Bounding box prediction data

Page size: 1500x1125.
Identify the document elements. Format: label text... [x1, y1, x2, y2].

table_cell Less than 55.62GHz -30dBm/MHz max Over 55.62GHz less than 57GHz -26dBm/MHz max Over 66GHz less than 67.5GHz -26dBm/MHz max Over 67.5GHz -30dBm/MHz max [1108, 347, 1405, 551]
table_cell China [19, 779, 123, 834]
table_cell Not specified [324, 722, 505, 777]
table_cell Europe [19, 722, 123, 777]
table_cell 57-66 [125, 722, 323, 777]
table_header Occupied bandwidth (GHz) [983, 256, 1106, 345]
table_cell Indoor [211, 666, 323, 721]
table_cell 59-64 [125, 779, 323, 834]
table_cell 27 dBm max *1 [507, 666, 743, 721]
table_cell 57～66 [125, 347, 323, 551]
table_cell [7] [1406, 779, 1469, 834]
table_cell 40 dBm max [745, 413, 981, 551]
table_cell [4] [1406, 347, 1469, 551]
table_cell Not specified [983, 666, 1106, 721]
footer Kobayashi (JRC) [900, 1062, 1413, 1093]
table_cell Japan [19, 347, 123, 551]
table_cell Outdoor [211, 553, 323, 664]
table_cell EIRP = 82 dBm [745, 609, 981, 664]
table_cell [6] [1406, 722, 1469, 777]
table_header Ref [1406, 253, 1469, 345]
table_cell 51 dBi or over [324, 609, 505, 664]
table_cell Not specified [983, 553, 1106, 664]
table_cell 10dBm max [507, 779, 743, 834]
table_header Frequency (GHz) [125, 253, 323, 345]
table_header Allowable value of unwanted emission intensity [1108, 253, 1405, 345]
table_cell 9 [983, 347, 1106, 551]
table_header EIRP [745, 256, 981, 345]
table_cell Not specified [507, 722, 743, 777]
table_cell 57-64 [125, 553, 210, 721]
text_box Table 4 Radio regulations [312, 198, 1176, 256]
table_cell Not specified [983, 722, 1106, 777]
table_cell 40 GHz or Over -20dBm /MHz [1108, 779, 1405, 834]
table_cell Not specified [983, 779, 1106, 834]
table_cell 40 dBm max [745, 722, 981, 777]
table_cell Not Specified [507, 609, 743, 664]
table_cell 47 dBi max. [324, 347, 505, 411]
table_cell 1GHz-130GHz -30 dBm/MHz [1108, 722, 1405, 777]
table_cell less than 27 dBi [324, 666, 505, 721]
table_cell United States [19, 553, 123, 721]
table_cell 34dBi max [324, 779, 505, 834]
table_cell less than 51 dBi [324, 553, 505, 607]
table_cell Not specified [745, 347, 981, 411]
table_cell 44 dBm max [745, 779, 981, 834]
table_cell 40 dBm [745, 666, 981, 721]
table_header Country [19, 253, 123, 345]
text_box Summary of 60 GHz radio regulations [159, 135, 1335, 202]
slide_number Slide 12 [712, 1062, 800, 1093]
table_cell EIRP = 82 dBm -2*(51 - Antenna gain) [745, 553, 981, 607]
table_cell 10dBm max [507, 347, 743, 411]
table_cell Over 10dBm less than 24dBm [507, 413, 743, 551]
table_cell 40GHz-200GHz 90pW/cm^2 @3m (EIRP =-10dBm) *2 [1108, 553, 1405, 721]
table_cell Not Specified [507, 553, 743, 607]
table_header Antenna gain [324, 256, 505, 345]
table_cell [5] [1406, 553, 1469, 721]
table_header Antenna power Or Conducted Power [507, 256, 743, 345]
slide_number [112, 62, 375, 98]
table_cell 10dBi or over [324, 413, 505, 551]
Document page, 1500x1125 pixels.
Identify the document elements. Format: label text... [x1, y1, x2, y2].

The problem: Where a line in the records above contains "Antenna", include it in the count, and give only that number.

Output: 3